戦火を収めることができず、機能不全が言われて久しい。だからといって、米国は背を向けるのではなく、各国と協調して国連が本来の役割を果たせるように力を尽くすべきだ。

 国連総会一般討論が行われ、トランプ米大統領や石破茂首相ら各国首脳が演説した。

 今年は国連創設80年の節目となる。第2次大戦後の国際秩序を支えてきたが、現状は多くの問題を抱えている。

 ロシアによるウクライナ侵攻や、パレスチナ自治区ガザでのイスラエルとイスラム組織ハマスの戦闘が長期化し、多くの尊い命が失われ続けている。

 国連が最大の任務である世界の平和と安全の維持を果たせないでいることは、悲しい限りだ。

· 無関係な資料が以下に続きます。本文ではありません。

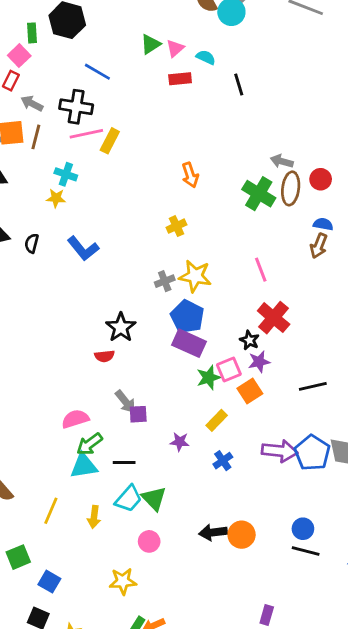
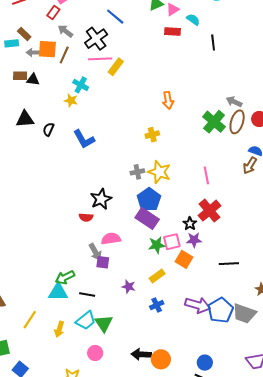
black cross: (76, 107) -> (96, 39), turned 35
orange square: (250, 391) -> (184, 259), turned -36
pink semicircle: (75, 419) -> (111, 239), moved

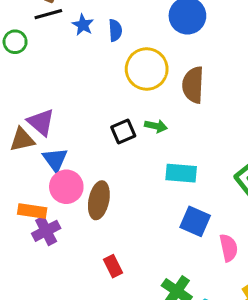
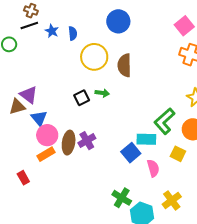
cyan rectangle: (181, 173) -> (146, 139), moved
orange rectangle: (32, 211) -> (46, 154), moved, turned -36
blue square: (195, 221) -> (131, 153), turned 30
purple cross: (46, 231) -> (87, 141), moved
red rectangle: (113, 266) -> (23, 178), moved

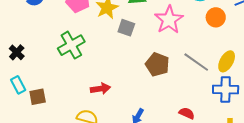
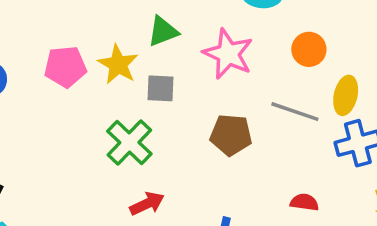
orange circle: (216, 17) -> (309, 49), moved
green cross: (71, 45) -> (129, 142), moved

 トランプ氏は、こうした事態を批判し、任務達成への期待に「全く応えていない」と切り捨てた。

 さらに、地球温暖化は起きていないとし、国連の気候変動対策は「史上最大の詐欺だ」と述べた。国連が不法移民を助長しているなどの持論を展開した。

 国連創設を主導した米国自身が、国連の役割に疑問を呈したことは、残念でならない。米国第一主義を掲げるトランプ氏が、多国間主義と決別する姿勢を鮮明にしたといえる。

 自国中心主義がまかり通っている状況も憂慮される。

 米国だけでなく、主要な加盟国が国際協調に向き合わねば、国連はその期待に応えられるはずがないだろう。

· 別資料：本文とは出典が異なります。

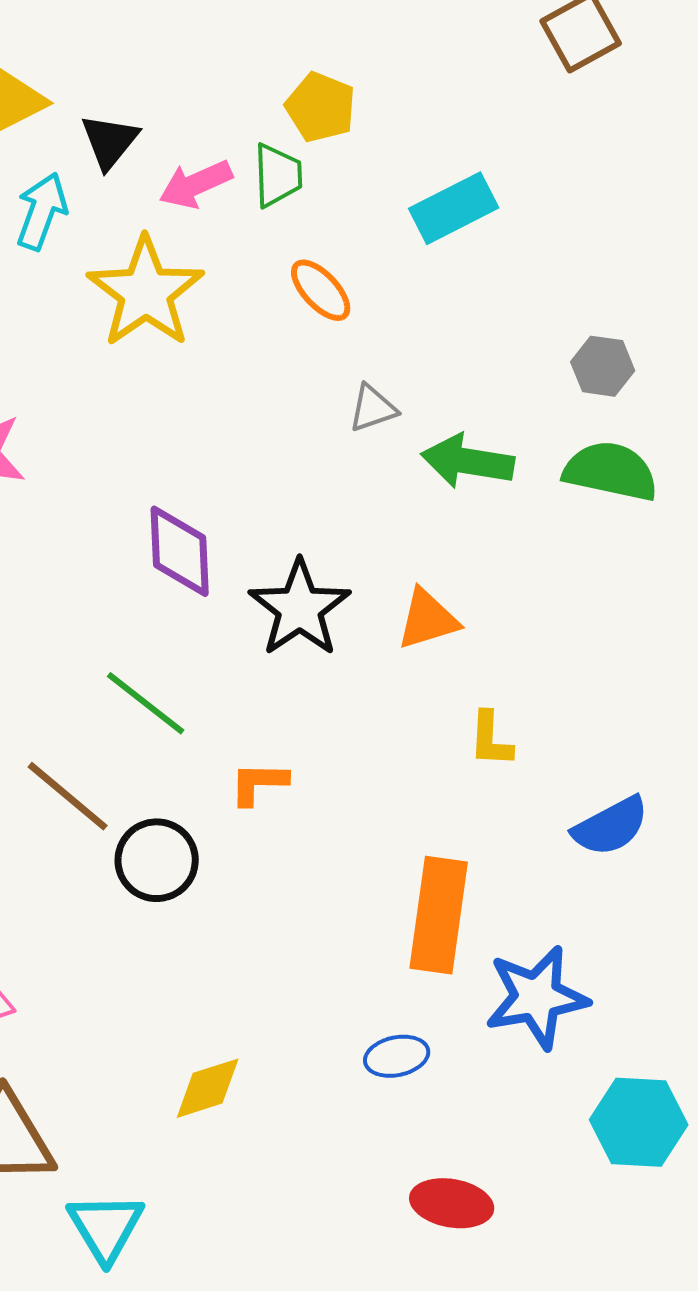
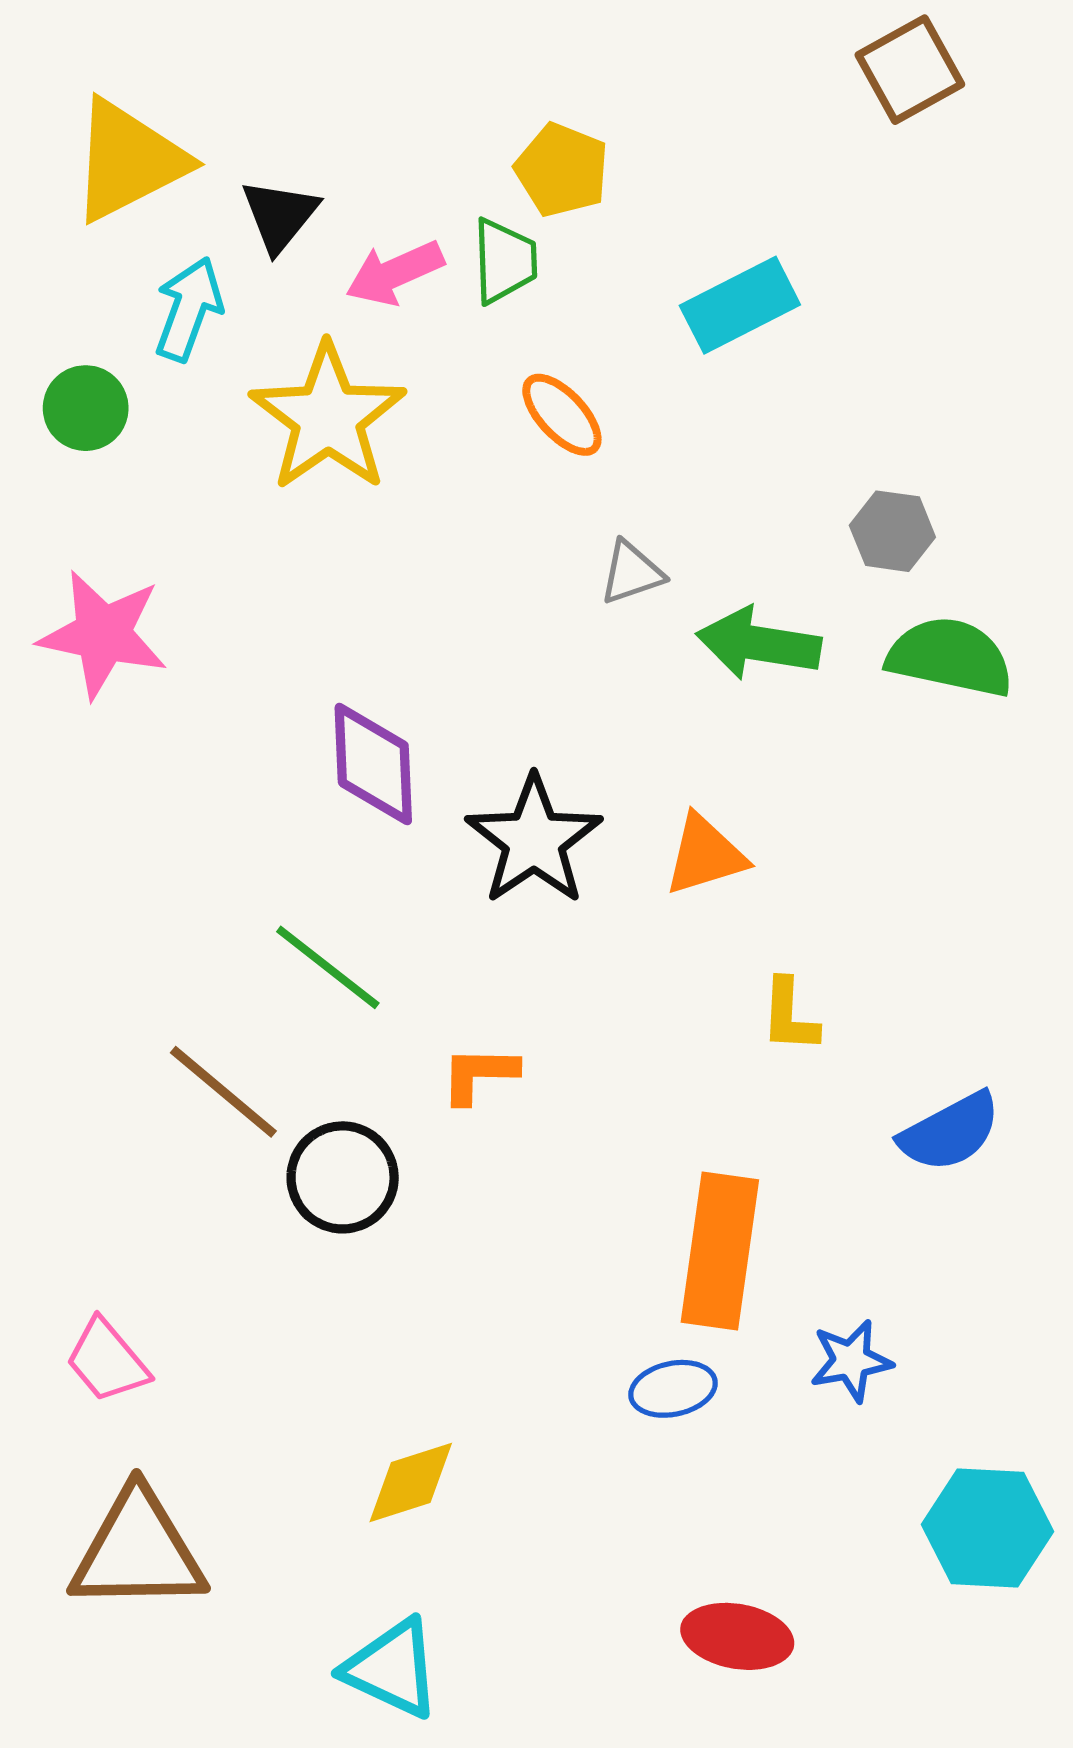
gray hexagon: (603, 366) -> (892, 531), moved
blue star: (537, 997) -> (851, 1361), size x0.6
blue ellipse: (397, 1056) -> (673, 1389), moved
cyan triangle: (106, 1227) -> (392, 1668), moved, turned -34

 国際平和への責任を負う安全保障理事会の常任理事国であるロシアが、侵攻を続けていることも断じて許されない。

 石破首相は演説で「安保理は十分に機能を発揮できていない。その最たる例がロシアによるウクライナ侵略だ」とし、常任、非常任理事国の拡大が必要だと訴えた。

 首相が「分断より連帯、対立より寛容を」と求めたことは、大いにうなずける。

 グテレス事務総長は一般討論演説を前に、国連の原点を振り返り「多国間協調を主導する強力な機関がなければ、多極化にはリスクが伴う」と警鐘を鳴らした。

 協調して、世界の課題解決に当たることができるように、各国は国連の重要性を改めて認識してもらいたい。

 国連財政が火の車になっていることも懸念される。

 分担金の22%を負担する最大の拠出国である米国が、拠出金の削減や凍結をしているためだ。

 約4万4千人いる職員の削減や重複する組織の統廃合を国連は進めている。効率的な体制を構築してもらいたい。

 国連が力を発揮でき、世界に平和を取り戻すための改革議論が急がれる。米国は各国を先導する役割が求められるはずだ。